President Barack Obama announced her son’s death and later called the family, insisting the administration had done everything possible to save Jim and even revealing to them an unsuccessful military operation to rescue the hostages. But the Foleys were unconvinced and during a subsequent White House visit, Foley says she bristled at Obama’s assurance that Jim was his highest priority, telling him the hostage families had felt abandoned.
Foley channeled that grief into action, pressing the government to do better. The administration in 2015 overhauled its approach to dealing with hostage cases, with Obama saying he’d heard “unacceptable” feedback from families about the government’s interactions with them. An FBI-led hostage recovery team was was created, along with a new State Department special envoy position.
But the heart of “American Mother,” written with Irish author Colum McCann, is about Foley’s interactions with Kotey — conversations mandated under Kotey’s 2021 plea agreement. ( El Sheikh was convicted at trial ).
Inside a conference room at a federal courthouse in Virginia, Foley asked Kotey to describe what he thought of Jim — a “typical white American” was the response, plus naive and optimistic. He was a truth-seeker, she told him, a teacher, a journalist. In another world, she said, you and Jim could have been friends.
Kotey shared details of his own life, too, pulling out photos of his daughters in bright blue and pink dresses that were taken in a Syrian refugee camp. Foley felt instantly moved by the girls’ beauty.
He acknowledged his role in Jim’s captivity but in a limited way; yes, he had punched him and written the message Jim delivered on camera before his murder. But he said he wasn’t present for the killing itself. The indictment doesn’t spell out specific roles for the defendants in the deaths of the Western hostages. What he had done, Kotey said, was what he’d been directed to do as a soldier in war.
At one point, he opened a tissue package, wiping his eyes as he described being moved by an HBO documentary he’d seen about Jim’s life, especially at the sight of his weeping father. He said he was sorry for causing the family pain.
But, he said, he wanted Foley to understand how he came by his resentment.
He told a story of once pulling the remains of a baby from the rubble of an American drone strike, lamenting how no one had been interested in making a documentary about that child as was done for Jim since she was not white or American.
The first two conversations occurred over two days in October 2021, weeks after Kotey’s guilty plea. She returned the following spring, weeks before he was to start his life sentence, after receiving two handwritten letters from him.
He wrote about his “compassion and sympathy for your collective anguish and grief as a family” but also his ambivalence upon learning that Jim’s brother was a U.S. military pilot — something he said he’d been reluctant to bring up in their earlier meetings.

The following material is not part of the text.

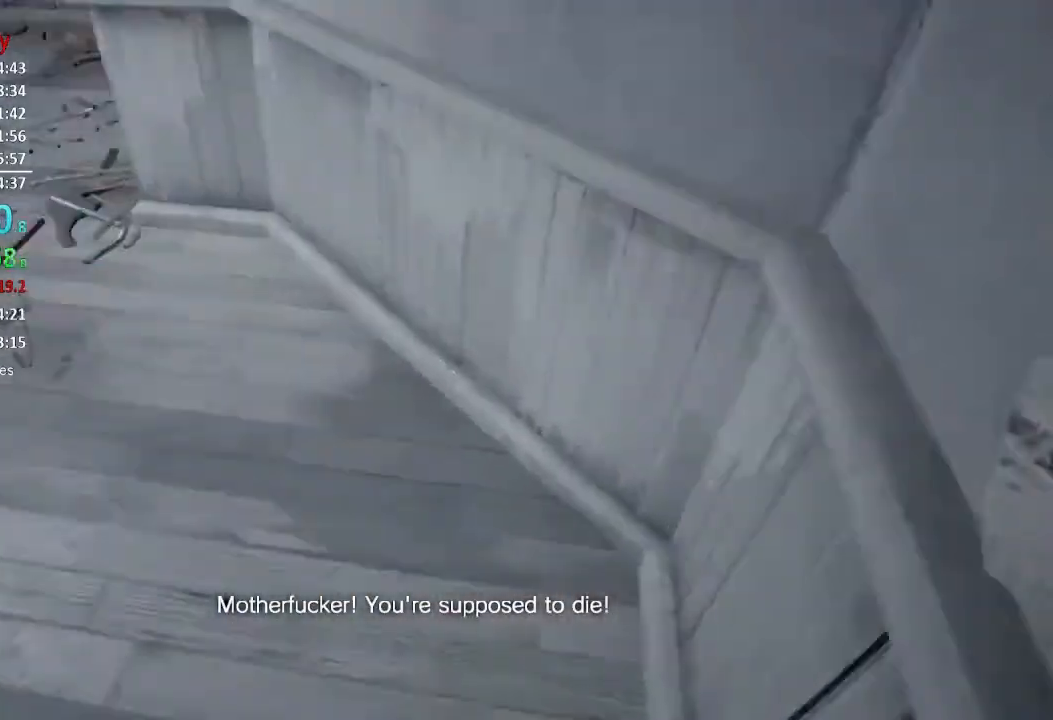
{"buttons": [], "left_stick": "center", "right_stick": "up-left", "events": [[117, "left_stick", "up-right"], [384, "left_stick", "center"], [417, "right_stick", "center"], [484, "right_stick", "up-left"]]}
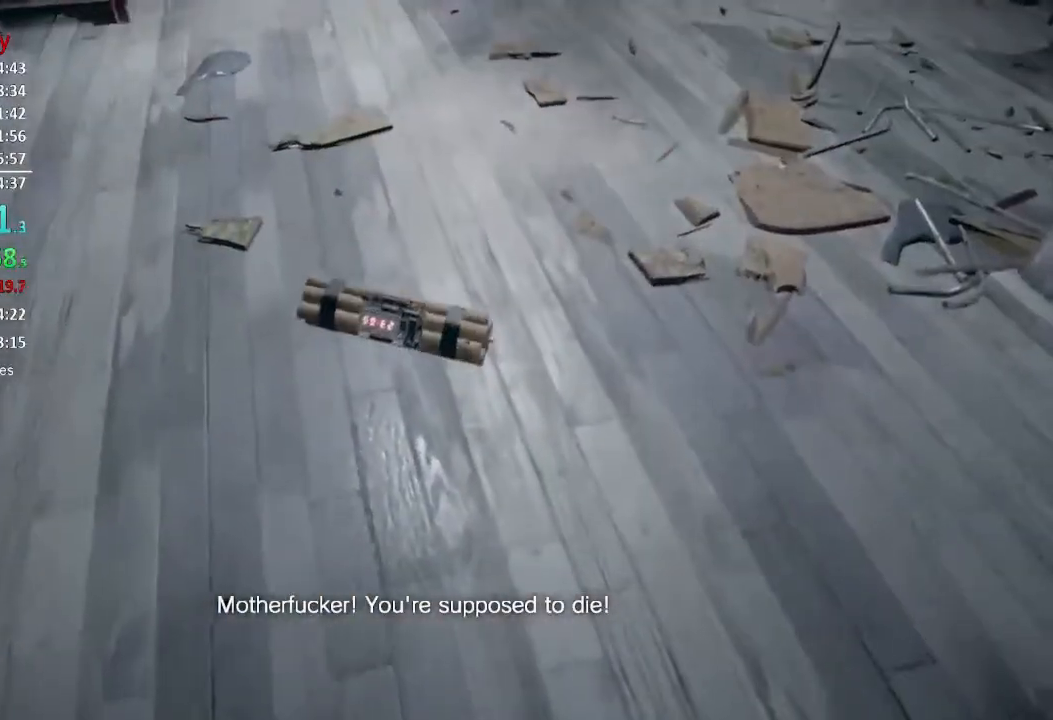
{"buttons": [], "left_stick": "up", "right_stick": "center", "events": [[117, "left_stick", "up"], [284, "left_stick", "center"], [384, "left_stick", "up"], [384, "right_stick", "center"]]}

He said he had “struggled to detangle” the “sins of the U.S. government” from “our own misguided and unjust responses towards these grievances” but that he now saw things with “greater clarity.”
In their final meeting, they returned again to the question of regret. He said he wished he had not done certain things he’d been ordered to do, and teared up as he recalled the look on Jim’s face during one particular beating.
He told her his wife and children had left the refugee camp and were now in Turkey and that he hoped he’d be able eventually to serve out his sentence in England. Foley extended her hand and he shook it. She said she would pray for him and wished him peace.
By the end of their time together, Diane Foley said in the interview, the sadness in the room was palpable. Everyone, she says, had lost.
She had lost her son; Kotey, even younger than Jim, “lost his freedom, his family, his country — all of it too.”
“To me,” she said, “that was incredibly poignant, and yet by listening to one another, I think there was a bit more understanding somehow.”